When watching the video about why we need activation functions at all, I’ve come up with another question:
Is there any situation where a well-built deep learning model would achieve worse results compared to other models (linear regression, logistic regression, random forests, etc.). This is, as I’m learning these topics, I would like to know which tool would make the best results for each situation and why. But maybe, it might be that the best tool is a deep learning model with the proper activation functions, number of units per layer, etc. Is that true?
This is a question that is observed in practice one can not give you an answer of what could happen :).
There may be cases where the DL model might perform same or worse than other ML models. Other factors also are important such as use of computation resources, DL models take a lot of resources in comparison.
One case I have heard of are that XGBOOST ensemble’s have performance quite close if not better than DL models for tabular data. But of course it needs to be observed in rel life situations.
Thanks for your answer! The point is, do you know of any example of those situations where a DL model would achieve worse results compared to other ML models? I don’t think it’s impossible, but it would be nice to know what factors make this happen, so we know how to decide on future situations
Hey @AlvaroViudez,
In situations where you have smaller datasets, and when you don’t have pre-trained deep learning models related anyhow to such datasets, ML models could certainly outperform DL models.

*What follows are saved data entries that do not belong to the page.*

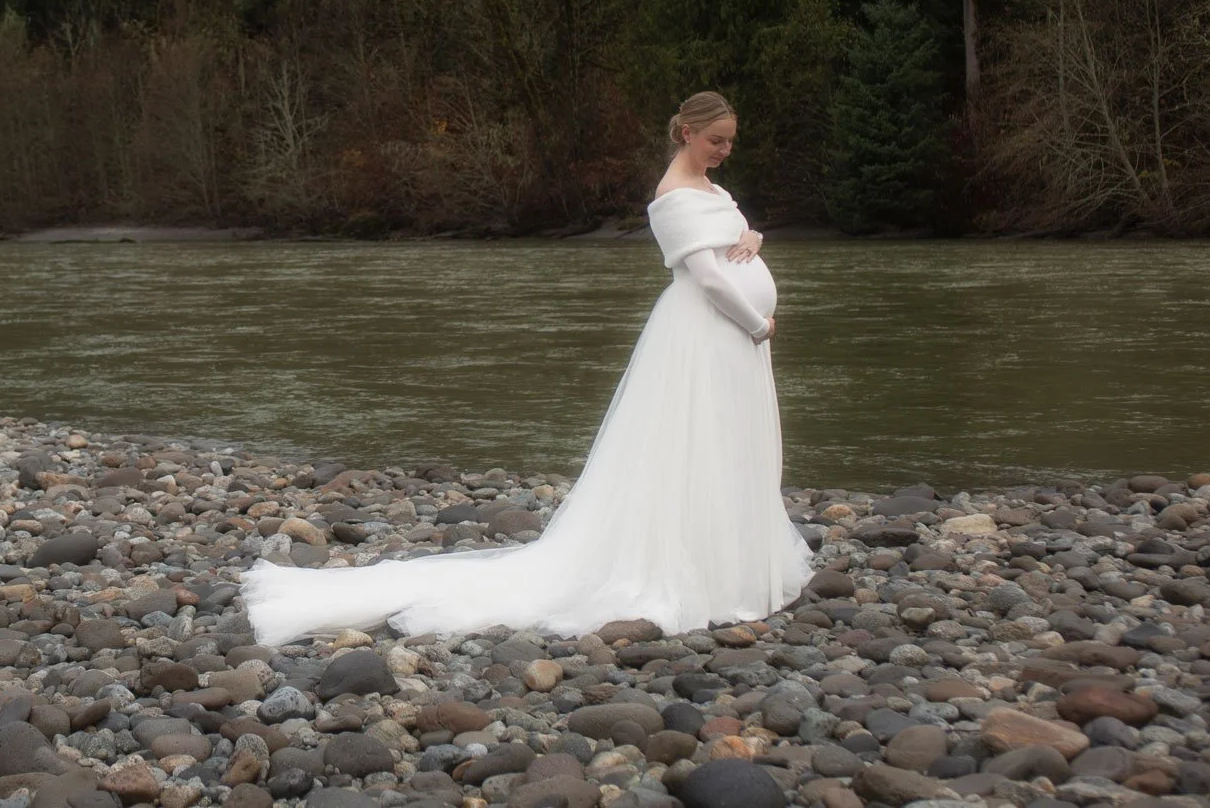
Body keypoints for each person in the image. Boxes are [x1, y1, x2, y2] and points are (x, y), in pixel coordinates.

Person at [239, 90, 813, 643]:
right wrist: (757, 323)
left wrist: (753, 241)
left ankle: (728, 557)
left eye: (731, 142)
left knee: (726, 443)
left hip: (729, 338)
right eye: (716, 140)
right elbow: (708, 276)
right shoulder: (672, 194)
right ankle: (694, 569)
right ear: (688, 132)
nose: (724, 150)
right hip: (708, 333)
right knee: (695, 444)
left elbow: (736, 237)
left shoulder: (710, 187)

But once again, as Gent pointed it out, you need to try out both for a definite answer.
In my opinion, a good rule of thumb is if you have large non-tabular datasets, enough computational resources, and you don’t want to perform manual feature engineering, DL models can be the way to go. However, if the datasets are small, tabular in nature, you don’t have lots of computational resources and you are comfortable with manual feature engineering, ML models are a good choice.
Note that this is my personal opinion, and isn’t either theoretically or empirically verified. In fact, I wouldn’t even trust this all the times. Ultimately, you have try both to find a definite answer. I hope this helps.

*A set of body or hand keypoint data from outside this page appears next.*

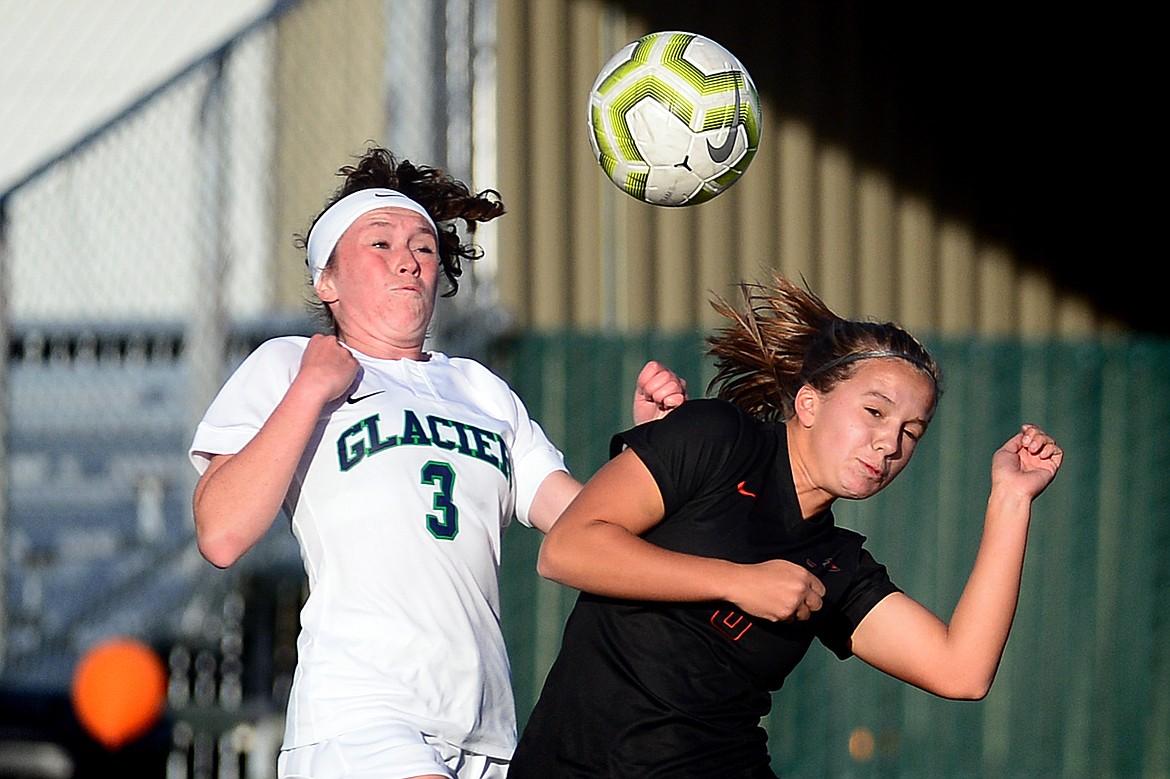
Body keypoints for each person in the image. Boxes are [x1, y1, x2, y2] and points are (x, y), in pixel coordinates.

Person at [187, 146, 687, 779]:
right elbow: (221, 533)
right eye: (379, 244)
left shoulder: (480, 389)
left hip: (486, 727)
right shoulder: (289, 364)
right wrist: (311, 389)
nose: (406, 259)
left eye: (423, 247)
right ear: (327, 282)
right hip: (362, 716)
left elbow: (581, 520)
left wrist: (648, 453)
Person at [509, 272, 1064, 778]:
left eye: (911, 432)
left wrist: (1011, 498)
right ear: (808, 402)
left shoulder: (836, 563)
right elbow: (567, 550)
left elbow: (960, 670)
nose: (889, 443)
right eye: (875, 411)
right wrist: (737, 580)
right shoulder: (715, 438)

To add on to the opinions of @gent.spah and @Elemento, there is a raging debate going on in the area of time series forecasting where the battle is between classical time series forecasting methods Vs ML/DL - Classical time series methods have been hard to beat…Of late, DL seems to be making up lost ground, though .
It must be added here that a hybrid approach is also showing promise.
Hey @shanup,
Can you please elaborate a bit about the “classical time-series forecasting” methods that you are referring to in your reply? I used to believe that classical methods include ML models only along with some concepts from Digital Signal Processing, but looks like I was wrong
You are right in a way. But lets understand that the classical time series methods gained prominence and existed before the term ML was coined or became famous. The classical methods could belong to the ETS family like the exponential smoothing, holt-winter method etc or the extensive family of ARIMA and its variants etc…Granted that these methods would involve a learning algorithm to arrive at the final model parameters - Still, the classical purists would like to be considered in a different category from an ML method like say, XGBOOST
The famous M4 time series forecasting competition was won using a hybrid method - Exponential smoothing + RNN. And from there on, DL seems to be gaining respect (or atleast getting considered as a worthy nemesis ) within the classical time series forecasting community.